During the prayer session, Connie sat in the pew in front of me and next to the aisle, as I was. What I loved about these particular prayer sessions was the fading of the external world, the loss of outside distractions, and a sense of union with God. As I said, 20 minutes was just far too short a time.

This time, though, after 10-15 minutes, I felt something happening in the pew in front of me and, suddenly quite aware of all my surroundings, I noticed Connie. She was not praying. She was looking around, and, I swear, she did not look like herself. Not shabby anymore. A softness surrounded her. I could not tell whether it was coming from within or from without. I blinked several times, thinking I was somehow in a heretofore unexperienced state of some kind of unusual or at least never-before-described-to-me contemplation, but no, my eyes reported the same odd softness with each blink.

Suddenly Connie stood up, looking much like herself again, and started to walk out. I stood as she passed me and reached out to her with a questioning look. "Good-bye," she said. Nothing more. "I will pray for you," I promised in a whisper. We embraced warmly, and she walked out.

I could not concentrate after that and sat quietly, waiting for the others to finish praying. Then came our group sing-along of fairly short duration, followed by the announcement about the dissolution of the group. Perhaps it was the surprise nature of that announcement or a sense of imminent personal loss that kept anyone from noticing that Connie had left. Whatever the reason, no one said a word about it. The prayer group leader dismissed us for the last time. I interrupted before people scattered and asked if anyone had noticed Connie's departure. No one had paid attention to the fact that we were one less in number at the end than at the beginning. "We don't know who she is," one person said. "We've never seen her before," another volunteered. "Perhaps she realized she was in the wrong place," yet another suggested. Maybe any of those things. Maybe all of those things. Maybe none of those things. I told the group what I knew about Connie (except for the strange vision I had of her during prayer). I told them about her request for prayer. Instinctively, with no one individual taking the lead, we all formed a circle to pray for Connie. The leader look at me, so I said what I hoped were adequate words.
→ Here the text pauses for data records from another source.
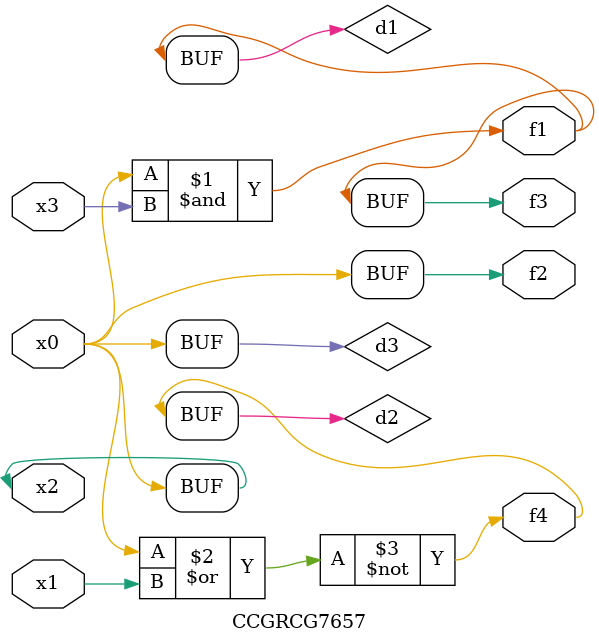
<source format=v>
module CCGRCG7657(
	input x0, x1, x2, x3,
	output f1, f2, f3, f4
);

	wire d1, d2, d3;

	and (d1, x2, x3);
	nor (d2, x0, x1);
	buf (d3, x0, x2);
	assign f1 = d1;
	assign f2 = d3;
	assign f3 = d1;
	assign f4 = d2;
endmodule

</source>
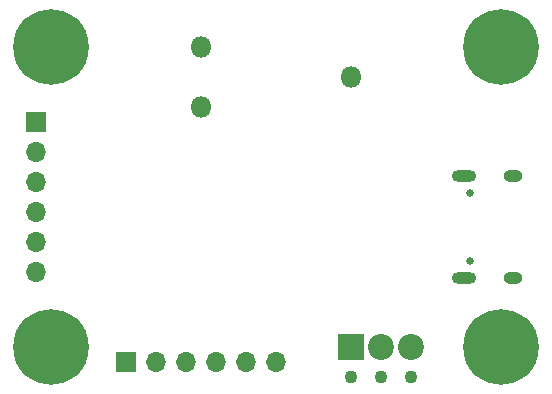
<source format=gbr>
%TF.GenerationSoftware,KiCad,Pcbnew,(6.0.5)*%
%TF.CreationDate,2022-06-21T13:53:18+02:00*%
%TF.ProjectId,usb-c_demo1,7573622d-635f-4646-956d-6f312e6b6963,rev?*%
%TF.SameCoordinates,Original*%
%TF.FileFunction,Soldermask,Bot*%
%TF.FilePolarity,Negative*%
%FSLAX46Y46*%
G04 Gerber Fmt 4.6, Leading zero omitted, Abs format (unit mm)*
G04 Created by KiCad (PCBNEW (6.0.5)) date 2022-06-21 13:53:18*
%MOMM*%
%LPD*%
G01*
G04 APERTURE LIST*
%ADD10C,0.650000*%
%ADD11O,1.600000X1.000000*%
%ADD12O,2.100000X1.000000*%
%ADD13R,1.700000X1.700000*%
%ADD14O,1.700000X1.700000*%
%ADD15O,1.800000X1.800000*%
%ADD16C,1.100000*%
%ADD17R,2.200000X2.200000*%
%ADD18C,2.200000*%
%ADD19C,6.400000*%
%ADD20C,0.800000*%
G04 APERTURE END LIST*
D10*
%TO.C,J1*%
X65980000Y-60610000D03*
X65980000Y-66390000D03*
D11*
X69630000Y-67820000D03*
D12*
X65450000Y-59180000D03*
D11*
X69630000Y-59180000D03*
D12*
X65450000Y-67820000D03*
%TD*%
D13*
%TO.C,J4*%
X36830000Y-74930000D03*
D14*
X39370000Y-74930000D03*
X41910000Y-74930000D03*
X44450000Y-74930000D03*
X46990000Y-74930000D03*
X49530000Y-74930000D03*
%TD*%
D15*
%TO.C,J2*%
X55880000Y-50800000D03*
X43180000Y-53340000D03*
X43180000Y-48260000D03*
%TD*%
D13*
%TO.C,J5*%
X29210000Y-54610000D03*
D14*
X29210000Y-57150000D03*
X29210000Y-59690000D03*
X29210000Y-62230000D03*
X29210000Y-64770000D03*
X29210000Y-67310000D03*
%TD*%
D16*
%TO.C,J3*%
X60960000Y-76200000D03*
X58420000Y-76200000D03*
X55880000Y-76200000D03*
D17*
X55880000Y-73660000D03*
D18*
X58420000Y-73660000D03*
X60960000Y-73660000D03*
%TD*%
D19*
%TO.C,H3*%
X30480000Y-48260000D03*
D20*
X30480000Y-45860000D03*
X28080000Y-48260000D03*
X28782944Y-49957056D03*
X32177056Y-49957056D03*
X30480000Y-50660000D03*
X28782944Y-46562944D03*
X32177056Y-46562944D03*
X32880000Y-48260000D03*
%TD*%
D19*
%TO.C,H1*%
X68580000Y-48260000D03*
D20*
X68580000Y-50660000D03*
X70980000Y-48260000D03*
X70277056Y-46562944D03*
X70277056Y-49957056D03*
X66180000Y-48260000D03*
X68580000Y-45860000D03*
X66882944Y-49957056D03*
X66882944Y-46562944D03*
%TD*%
%TO.C,H2*%
X28080000Y-73660000D03*
X32177056Y-71962944D03*
X28782944Y-71962944D03*
X32177056Y-75357056D03*
X30480000Y-76060000D03*
X28782944Y-75357056D03*
X32880000Y-73660000D03*
D19*
X30480000Y-73660000D03*
D20*
X30480000Y-71260000D03*
%TD*%
%TO.C,H4*%
X66882944Y-75357056D03*
X70277056Y-75357056D03*
X68580000Y-71260000D03*
X66882944Y-71962944D03*
X70277056Y-71962944D03*
D19*
X68580000Y-73660000D03*
D20*
X66180000Y-73660000D03*
X68580000Y-76060000D03*
X70980000Y-73660000D03*
%TD*%
M02*

</source>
I have many times since wondered what happened there. The person from our mission prayer group who had attended with me said that she got the same feeling from Connie that I had: otherworldly, but she had no idea why. Perhaps when one is close to death, one is close to God.

Brother Charles, on Praise and Bless, wrote in this week's homily something that brought Connie back into focus for me today. He was addressing the question of transsubstation, but I am excerpting some of his words here -- please forgive me, Brother, for using them out of context -- because they immediately made me think of Connie:

"When God reveals himself to the world, what appears? On the one hand a newborn, vulnerable child, born of young, poor parents away from home. On the other hand, God reveals himself as a condemned criminal, tortured and in the midst of his execution. These are the mysteries of the Nativity and the Passion, the revelations of God in the Word made flesh, Jesus Christ, and they reveal a God who is sublimely humble. "

Could God have been there in Connie, a humble, dying-from-cancer, living-alone, sixty-something, raggedly clothed, obviously poor, weak woman? A reminder to us that whom we consider "the least" among us may not be the least at all? None of us who were there will probably ever know, but at the time and now thinking back, that sense of another dimension that surrounded Connie still gives me pause.

Who was Connie? Does that matter? At the very least, she was someone who needed support, and we gave it the best we could. Isn't that something of what God wants us to do on this journey we call life?